[Electronic design automation data]
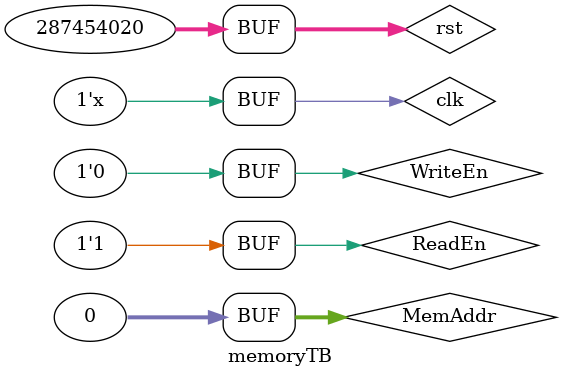
<source format=v>
`timescale 1ns / 1ps


module memoryTB();
    
    reg clk, WriteEn, ReadEn;
    reg [31:0] MemAddr;
    reg [31:0] rst;
    wire [31:0] memOut;


     Memory mem (
        .clk(clk),
        .address(MemAddr), 
        .dataIn(rst),
        .dataOut(memOut),
        .ReadEn(ReadEn),
        .WriteEn(WriteEn)
        );
 
    initial begin
        clk = 0;
        rst = 32'h11223344;
        ReadEn = 0;
        WriteEn = 0;
        MemAddr = 32'd4;
        #20
        WriteEn = 1;
        #50
        WriteEn = 0;
        MemAddr = 32'd4;
        ReadEn = 1;
        #50
        WriteEn = 0;
        MemAddr = 32'd0;
        ReadEn = 1;
    end

always #10 clk = clk + 1'b1;  
        
        
endmodule

</source>
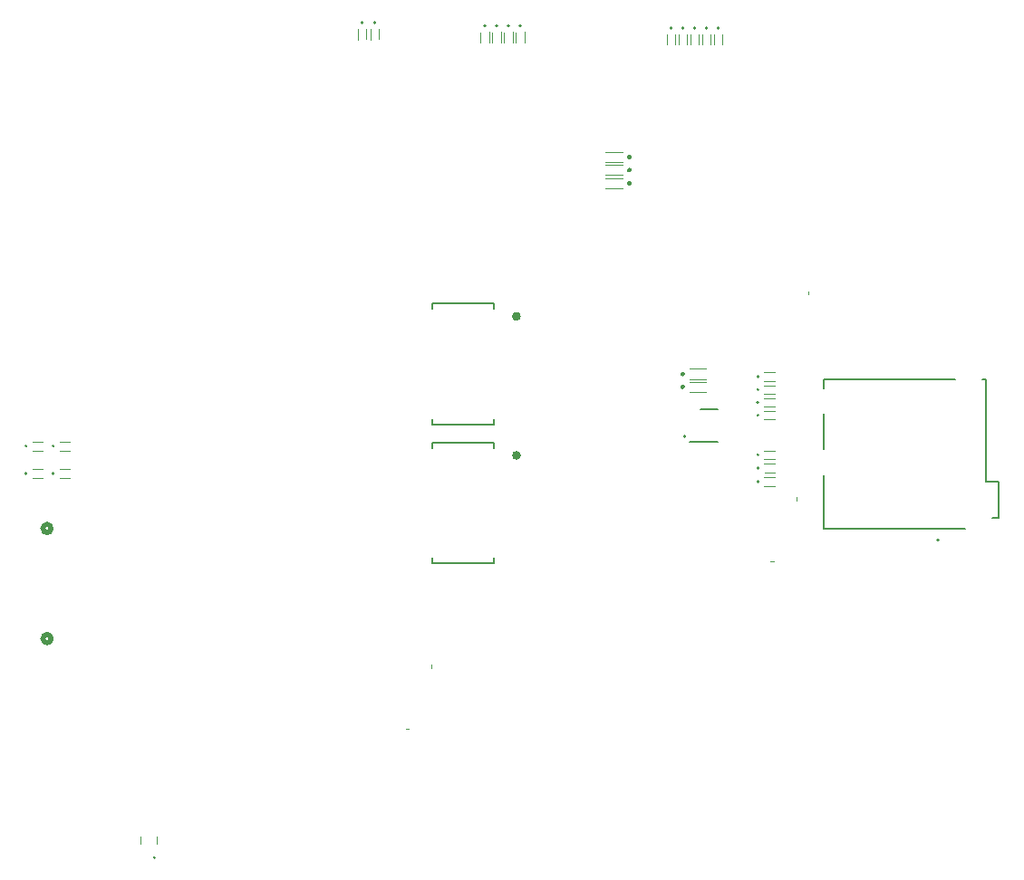
<source format=gbo>
G04*
G04 #@! TF.GenerationSoftware,Altium Limited,Altium Designer,18.1.6 (161)*
G04*
G04 Layer_Color=32896*
%FSTAX24Y24*%
%MOIN*%
G70*
G01*
G75*
%ADD10C,0.0060*%
%ADD11C,0.0059*%
%ADD13C,0.0157*%
%ADD14C,0.0079*%
%ADD16C,0.0200*%
%ADD19C,0.0039*%
%ADD20C,0.0050*%
%ADD21C,0.0020*%
D10*
X03318Y017008D02*
G03*
X03318Y017008I-00003J0D01*
G01*
D11*
X028465Y03215D02*
G03*
X028465Y03215I-00003J0D01*
G01*
X029469Y031142D02*
G03*
X029469Y031142I-00003J0D01*
G01*
X028465D02*
G03*
X028465Y031142I-00003J0D01*
G01*
X029469Y03215D02*
G03*
X029469Y03215I-00003J0D01*
G01*
X055384Y030846D02*
G03*
X055384Y030846I-00003J0D01*
G01*
X055394Y031339D02*
G03*
X055394Y031339I-00003J0D01*
G01*
X055384Y031831D02*
G03*
X055384Y031831I-00003J0D01*
G01*
X055384Y033287D02*
G03*
X055384Y033287I-00003J0D01*
G01*
X055384Y03376D02*
G03*
X055384Y03376I-00003J0D01*
G01*
Y034232D02*
G03*
X055384Y034232I-00003J0D01*
G01*
Y034705D02*
G03*
X055384Y034705I-00003J0D01*
G01*
X052628Y047549D02*
G03*
X052628Y047549I-00003J0D01*
G01*
X053494D02*
G03*
X053494Y047549I-00003J0D01*
G01*
X053061D02*
G03*
X053061Y047549I-00003J0D01*
G01*
X052195D02*
G03*
X052195Y047549I-00003J0D01*
G01*
X053927D02*
G03*
X053927Y047549I-00003J0D01*
G01*
X046644Y047628D02*
G03*
X046644Y047628I-00003J0D01*
G01*
X046211D02*
G03*
X046211Y047628I-00003J0D01*
G01*
X045778D02*
G03*
X045778Y047628I-00003J0D01*
G01*
X045344D02*
G03*
X045344Y047628I-00003J0D01*
G01*
X041289Y047746D02*
G03*
X041289Y047746I-00003J0D01*
G01*
X040817D02*
G03*
X040817Y047746I-00003J0D01*
G01*
X053261Y033513D02*
X053891D01*
X052852Y032323D02*
X053876D01*
D13*
X046558Y031809D02*
G03*
X046558Y031809I-000082J0D01*
G01*
X05063Y042793D02*
G03*
X05063Y042793I-000008J0D01*
G01*
X046558Y036927D02*
G03*
X046558Y036927I-000082J0D01*
G01*
X052594Y034805D02*
G03*
X052594Y034805I-000008J0D01*
G01*
X052594Y034333D02*
G03*
X052594Y034333I-000008J0D01*
G01*
X05063Y042321D02*
G03*
X05063Y042321I-000008J0D01*
G01*
Y041828D02*
G03*
X05063Y041828I-000008J0D01*
G01*
D14*
X062018Y028691D02*
G03*
X062018Y028691I-000039J0D01*
G01*
X0527Y032513D02*
G03*
X0527Y032513I-000039J0D01*
G01*
D16*
X029358Y025063D02*
G03*
X029358Y025063I-00015J0D01*
G01*
Y029118D02*
G03*
X029358Y029118I-00015J0D01*
G01*
D19*
X028666Y032307D02*
X02905D01*
X028671Y031992D02*
X029055D01*
X029675Y030984D02*
X030059D01*
X02967Y031299D02*
X030054D01*
X028671Y030984D02*
X029055D01*
X028666Y031299D02*
X02905D01*
X02967Y032307D02*
X030054D01*
X029675Y031992D02*
X030059D01*
X049756Y04299D02*
X050366D01*
X049755Y042601D02*
X050365D01*
X055591Y030689D02*
X055974D01*
X055586Y031004D02*
X055969D01*
X0556Y031181D02*
X055984D01*
X055595Y031496D02*
X055979D01*
X055591Y031673D02*
X055974D01*
X055586Y031988D02*
X055969D01*
X055591Y03313D02*
X055974D01*
X055586Y033445D02*
X055969D01*
X055591Y033602D02*
X055974D01*
X055586Y033917D02*
X055969D01*
X055591Y034075D02*
X055974D01*
X055586Y03439D02*
X055969D01*
X055591Y034547D02*
X055974D01*
X055586Y034862D02*
X055969D01*
X033248Y0175D02*
Y017779D01*
X032648Y0175D02*
Y017779D01*
X052842Y034609D02*
X053452D01*
X052843Y034998D02*
X053453D01*
X052843Y034525D02*
X053453D01*
X052842Y034136D02*
X053452D01*
X052441Y046929D02*
Y047313D01*
X052756Y046934D02*
Y047318D01*
X053307Y046929D02*
Y047313D01*
X053622Y046934D02*
Y047318D01*
X052874Y046929D02*
Y047313D01*
X053189Y046934D02*
Y047318D01*
X052008Y046929D02*
Y047313D01*
X052323Y046934D02*
Y047318D01*
X05374Y046929D02*
Y047313D01*
X054055Y046934D02*
Y047318D01*
X046457Y047008D02*
Y047392D01*
X046772Y047013D02*
Y047397D01*
X046024Y047008D02*
Y047392D01*
X046339Y047013D02*
Y047397D01*
X045591Y047008D02*
Y047392D01*
X045906Y047013D02*
Y047397D01*
X045157Y047008D02*
Y047392D01*
X045472Y047013D02*
Y047397D01*
X041102Y047126D02*
Y04751D01*
X041417Y047131D02*
Y047515D01*
X04063Y047126D02*
Y04751D01*
X040945Y047131D02*
Y047515D01*
X049755Y042128D02*
X050365D01*
X049756Y042517D02*
X050366D01*
X049756Y042025D02*
X050366D01*
X049755Y041636D02*
X050365D01*
D20*
X057766Y032045D02*
Y033329D01*
Y034289D02*
Y034616D01*
Y029104D02*
Y031085D01*
Y029104D02*
X062994D01*
X06375Y030856D02*
Y034616D01*
X057766D02*
X0626D01*
X0636D02*
X06375D01*
Y030856D02*
X064222D01*
Y029498D02*
Y030856D01*
X063994Y029498D02*
X064222D01*
X043366Y027829D02*
X04565D01*
X043366Y032082D02*
Y032289D01*
Y027829D02*
Y028036D01*
X04565Y027829D02*
Y028036D01*
Y032082D02*
Y032289D01*
X043366D02*
X04565D01*
X043366Y037407D02*
X04565D01*
Y0372D02*
Y037407D01*
Y032947D02*
Y033154D01*
X043366Y032947D02*
Y033154D01*
Y0372D02*
Y037407D01*
Y032947D02*
X04565D01*
D21*
X056762Y030148D02*
Y030266D01*
X055817Y027913D02*
X055935D01*
X043354Y023988D02*
Y024106D01*
X042409Y021754D02*
X042528D01*
X057224Y037736D02*
Y037854D01*
M02*

</source>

## ABOUT THIS TASK
Copy every record exactly; no pictures.

## EXERCISE SOLUTION
<source format=v>
`timescale 1ns / 1ps


module memoryTB();
    
    reg clk, WriteEn, ReadEn;
    reg [31:0] MemAddr;
    reg [31:0] rst;
    wire [31:0] memOut;


     Memory mem (
        .clk(clk),
        .address(MemAddr), 
        .dataIn(rst),
        .dataOut(memOut),
        .ReadEn(ReadEn),
        .WriteEn(WriteEn)
        );
 
    initial begin
        clk = 0;
        rst = 32'h11223344;
        ReadEn = 0;
        WriteEn = 0;
        MemAddr = 32'd4;
        #20
        WriteEn = 1;
        #50
        WriteEn = 0;
        MemAddr = 32'd4;
        ReadEn = 1;
        #50
        WriteEn = 0;
        MemAddr = 32'd0;
        ReadEn = 1;
    end

always #10 clk = clk + 1'b1;  
        
        
endmodule

</source>
<source format=gbo>
G04*
G04 #@! TF.GenerationSoftware,Altium Limited,Altium Designer,18.1.6 (161)*
G04*
G04 Layer_Color=32896*
%FSTAX24Y24*%
%MOIN*%
G70*
G01*
G75*
%ADD10C,0.0060*%
%ADD11C,0.0059*%
%ADD13C,0.0157*%
%ADD14C,0.0079*%
%ADD16C,0.0200*%
%ADD19C,0.0039*%
%ADD20C,0.0050*%
%ADD21C,0.0020*%
D10*
X03318Y017008D02*
G03*
X03318Y017008I-00003J0D01*
G01*
D11*
X028465Y03215D02*
G03*
X028465Y03215I-00003J0D01*
G01*
X029469Y031142D02*
G03*
X029469Y031142I-00003J0D01*
G01*
X028465D02*
G03*
X028465Y031142I-00003J0D01*
G01*
X029469Y03215D02*
G03*
X029469Y03215I-00003J0D01*
G01*
X055384Y030846D02*
G03*
X055384Y030846I-00003J0D01*
G01*
X055394Y031339D02*
G03*
X055394Y031339I-00003J0D01*
G01*
X055384Y031831D02*
G03*
X055384Y031831I-00003J0D01*
G01*
X055384Y033287D02*
G03*
X055384Y033287I-00003J0D01*
G01*
X055384Y03376D02*
G03*
X055384Y03376I-00003J0D01*
G01*
Y034232D02*
G03*
X055384Y034232I-00003J0D01*
G01*
Y034705D02*
G03*
X055384Y034705I-00003J0D01*
G01*
X052628Y047549D02*
G03*
X052628Y047549I-00003J0D01*
G01*
X053494D02*
G03*
X053494Y047549I-00003J0D01*
G01*
X053061D02*
G03*
X053061Y047549I-00003J0D01*
G01*
X052195D02*
G03*
X052195Y047549I-00003J0D01*
G01*
X053927D02*
G03*
X053927Y047549I-00003J0D01*
G01*
X046644Y047628D02*
G03*
X046644Y047628I-00003J0D01*
G01*
X046211D02*
G03*
X046211Y047628I-00003J0D01*
G01*
X045778D02*
G03*
X045778Y047628I-00003J0D01*
G01*
X045344D02*
G03*
X045344Y047628I-00003J0D01*
G01*
X041289Y047746D02*
G03*
X041289Y047746I-00003J0D01*
G01*
X040817D02*
G03*
X040817Y047746I-00003J0D01*
G01*
X053261Y033513D02*
X053891D01*
X052852Y032323D02*
X053876D01*
D13*
X046558Y031809D02*
G03*
X046558Y031809I-000082J0D01*
G01*
X05063Y042793D02*
G03*
X05063Y042793I-000008J0D01*
G01*
X046558Y036927D02*
G03*
X046558Y036927I-000082J0D01*
G01*
X052594Y034805D02*
G03*
X052594Y034805I-000008J0D01*
G01*
X052594Y034333D02*
G03*
X052594Y034333I-000008J0D01*
G01*
X05063Y042321D02*
G03*
X05063Y042321I-000008J0D01*
G01*
Y041828D02*
G03*
X05063Y041828I-000008J0D01*
G01*
D14*
X062018Y028691D02*
G03*
X062018Y028691I-000039J0D01*
G01*
X0527Y032513D02*
G03*
X0527Y032513I-000039J0D01*
G01*
D16*
X029358Y025063D02*
G03*
X029358Y025063I-00015J0D01*
G01*
Y029118D02*
G03*
X029358Y029118I-00015J0D01*
G01*
D19*
X028666Y032307D02*
X02905D01*
X028671Y031992D02*
X029055D01*
X029675Y030984D02*
X030059D01*
X02967Y031299D02*
X030054D01*
X028671Y030984D02*
X029055D01*
X028666Y031299D02*
X02905D01*
X02967Y032307D02*
X030054D01*
X029675Y031992D02*
X030059D01*
X049756Y04299D02*
X050366D01*
X049755Y042601D02*
X050365D01*
X055591Y030689D02*
X055974D01*
X055586Y031004D02*
X055969D01*
X0556Y031181D02*
X055984D01*
X055595Y031496D02*
X055979D01*
X055591Y031673D02*
X055974D01*
X055586Y031988D02*
X055969D01*
X055591Y03313D02*
X055974D01*
X055586Y033445D02*
X055969D01*
X055591Y033602D02*
X055974D01*
X055586Y033917D02*
X055969D01*
X055591Y034075D02*
X055974D01*
X055586Y03439D02*
X055969D01*
X055591Y034547D02*
X055974D01*
X055586Y034862D02*
X055969D01*
X033248Y0175D02*
Y017779D01*
X032648Y0175D02*
Y017779D01*
X052842Y034609D02*
X053452D01*
X052843Y034998D02*
X053453D01*
X052843Y034525D02*
X053453D01*
X052842Y034136D02*
X053452D01*
X052441Y046929D02*
Y047313D01*
X052756Y046934D02*
Y047318D01*
X053307Y046929D02*
Y047313D01*
X053622Y046934D02*
Y047318D01*
X052874Y046929D02*
Y047313D01*
X053189Y046934D02*
Y047318D01*
X052008Y046929D02*
Y047313D01*
X052323Y046934D02*
Y047318D01*
X05374Y046929D02*
Y047313D01*
X054055Y046934D02*
Y047318D01*
X046457Y047008D02*
Y047392D01*
X046772Y047013D02*
Y047397D01*
X046024Y047008D02*
Y047392D01*
X046339Y047013D02*
Y047397D01*
X045591Y047008D02*
Y047392D01*
X045906Y047013D02*
Y047397D01*
X045157Y047008D02*
Y047392D01*
X045472Y047013D02*
Y047397D01*
X041102Y047126D02*
Y04751D01*
X041417Y047131D02*
Y047515D01*
X04063Y047126D02*
Y04751D01*
X040945Y047131D02*
Y047515D01*
X049755Y042128D02*
X050365D01*
X049756Y042517D02*
X050366D01*
X049756Y042025D02*
X050366D01*
X049755Y041636D02*
X050365D01*
D20*
X057766Y032045D02*
Y033329D01*
Y034289D02*
Y034616D01*
Y029104D02*
Y031085D01*
Y029104D02*
X062994D01*
X06375Y030856D02*
Y034616D01*
X057766D02*
X0626D01*
X0636D02*
X06375D01*
Y030856D02*
X064222D01*
Y029498D02*
Y030856D01*
X063994Y029498D02*
X064222D01*
X043366Y027829D02*
X04565D01*
X043366Y032082D02*
Y032289D01*
Y027829D02*
Y028036D01*
X04565Y027829D02*
Y028036D01*
Y032082D02*
Y032289D01*
X043366D02*
X04565D01*
X043366Y037407D02*
X04565D01*
Y0372D02*
Y037407D01*
Y032947D02*
Y033154D01*
X043366Y032947D02*
Y033154D01*
Y0372D02*
Y037407D01*
Y032947D02*
X04565D01*
D21*
X056762Y030148D02*
Y030266D01*
X055817Y027913D02*
X055935D01*
X043354Y023988D02*
Y024106D01*
X042409Y021754D02*
X042528D01*
X057224Y037736D02*
Y037854D01*
M02*

</source>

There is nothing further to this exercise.